_EXERCISE BRIEF_
Print the listing in its entirety and exactly, leaving out images.

_RECORDS SUPPLIED_

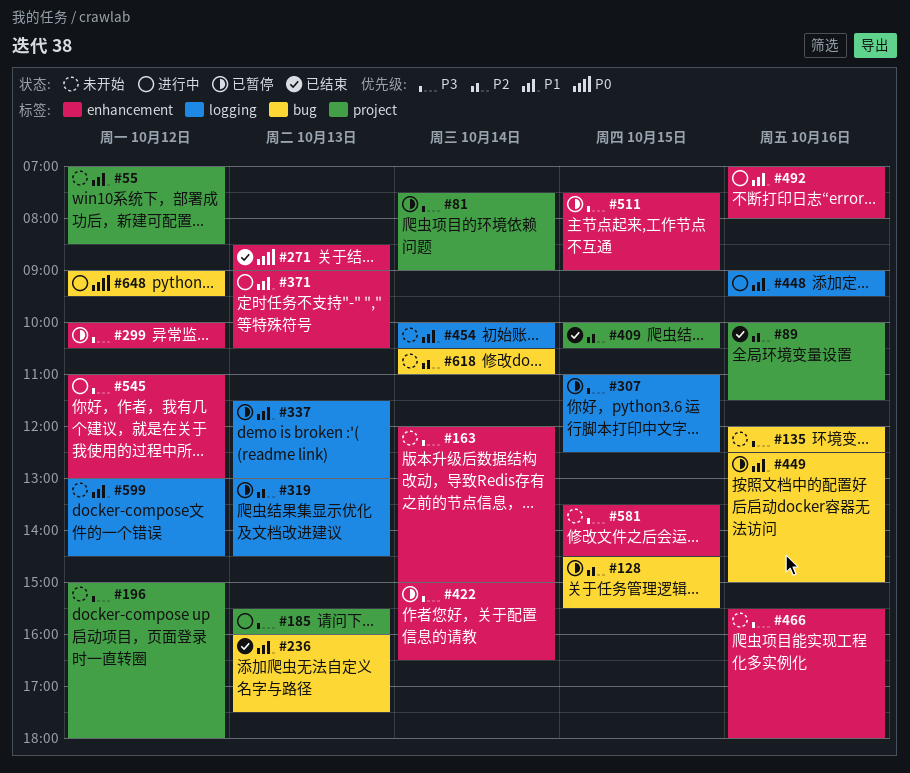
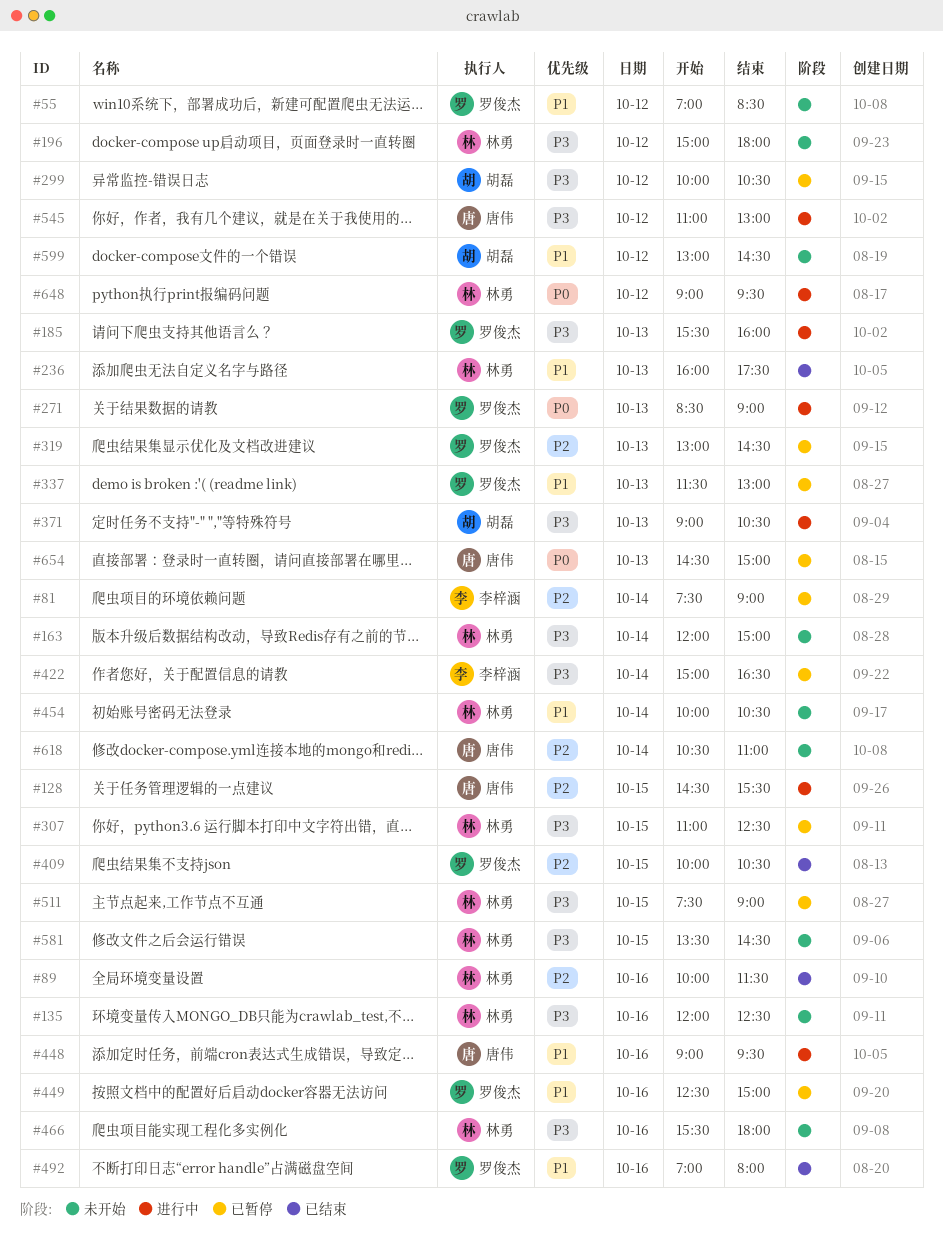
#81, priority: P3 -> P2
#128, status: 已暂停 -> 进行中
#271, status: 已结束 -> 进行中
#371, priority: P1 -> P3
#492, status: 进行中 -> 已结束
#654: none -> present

_RESPONSE TO THIS EXERCISE_
#81, priority: P3 -> P2
#128, status: 已暂停 -> 进行中
#271, status: 已结束 -> 进行中
#371, priority: P1 -> P3
#492, status: 进行中 -> 已结束
#654: none -> present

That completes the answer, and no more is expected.